A Memoir of the Reverend Sydney Smith
Letters 1809
Sydney Smith to Francis Jeffrey, 29 November 1809
November 29th, 1809.
My dear Jeffrey,
I have not yet written to Payne Knight, nor do I think any man but yourself has
sufficient delicacy and felicity of expression to offer a man of ten thousand a
year a few guineas for a literary jeu d’esprit; I
think, therefore, I must turn it over to you, with many apologies for the delay
occasioned by the mis-estimation of my own powers.
I should like to review a little pamphlet upon Public
Schools, Pinkey’s ‘Travels in the South of
France,’ and Canning’s Letter, if published in a separate pamphlet, as I believe it is.
I have just published a sermon, which I will send you,—very
commonplace, like all the others, but honest, and published for a particular
reason.
The question in politics is, if the Catholics will be
given up? That the whole business will be brought to that issue I do not
doubt;—that everything (in spite of Lord
Wellesley’s acceptance) will be offered to the late
Administration, if they will give up the gentlemen of the crucifix.
Nine bishops vote for Lord
Grenville at the Oxford election! and the Archbishop of York has written and circulated
a high panegyric upon his (Lord G.’s) good
dispositions towards the Church; I mean, circulated it in letters to his
correspondents.
Ever, my dear Jeffrey, your
sincere friend,
Sydney Smith.
George Canning (1770-1827)
Tory statesman; he was foreign minister (1807-1809) and prime minister (1827); a
supporter of Greek independence and Catholic emancipation.
William Wyndham Grenville, baron Grenville (1759-1834)
Educated at Eton and Christ Church, Oxford, he was a moderate Whig MP, foreign secretary
(1791-1801), and leader and first lord of the treasury in the “All the Talents” ministry
(1806-1807). He was chancellor of Oxford University (1810).

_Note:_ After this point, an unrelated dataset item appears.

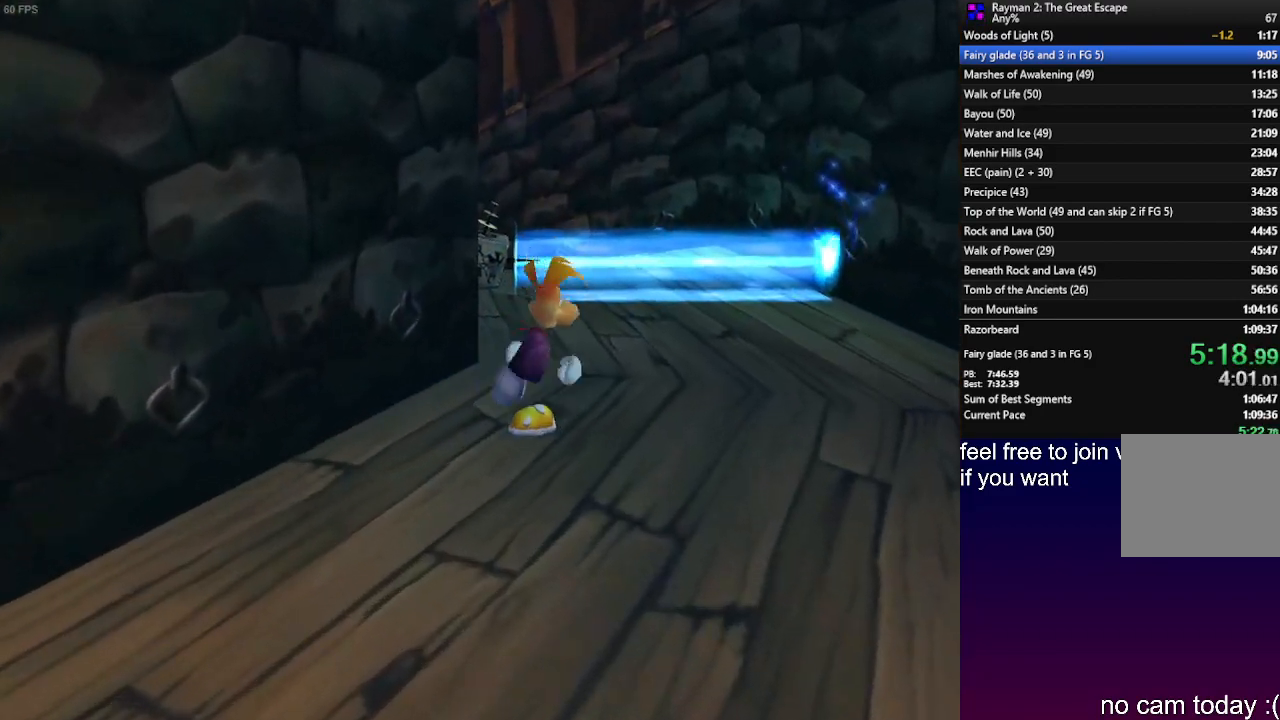
{"buttons": [], "left_stick": "up", "right_stick": "center", "events": [[283, "left_stick", "up"], [400, "CROSS", "down"], [500, "CROSS", "up"]]}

Edward Venables-Vernon Harcourt, archbishop of York (1757-1847)
The son of George Venables-Vernon, first Baron Vernon, educated at Westminster and
All-Souls College, Oxford; he was prebendary of Gloucester (1785-91), bishop of Carlisle
(1791-1807), and archbishop of York (1807-47).
Richard Payne Knight (1751-1824)
MP and writer on taste; in 1786 he published
An Account of the Remains
of the Worship of Priapus for the Society of Dilettanti; he was author of
The Landscape: a Didactic Poem (1794),
An
Analytical Inquiry into the Principles of Taste (1805) and other works.
Ninian Pinkney (1776-1825)
A military officer who was one of Jeremey Bentham's correspondents; he published
Travels through the South of France (1809).
Richard Wellesley, first marquess Wellesley (1760-1842)
The son of Garret Wesley (1735-1781) and elder brother of the Duke of Wellington; he was
Whig MP, Governor-general of Bengal (1797-1805), Foreign Secretary (1809-12), and
Lord-lieutenant of Ireland (1821-28); he was created Marquess Wellesley in 1799.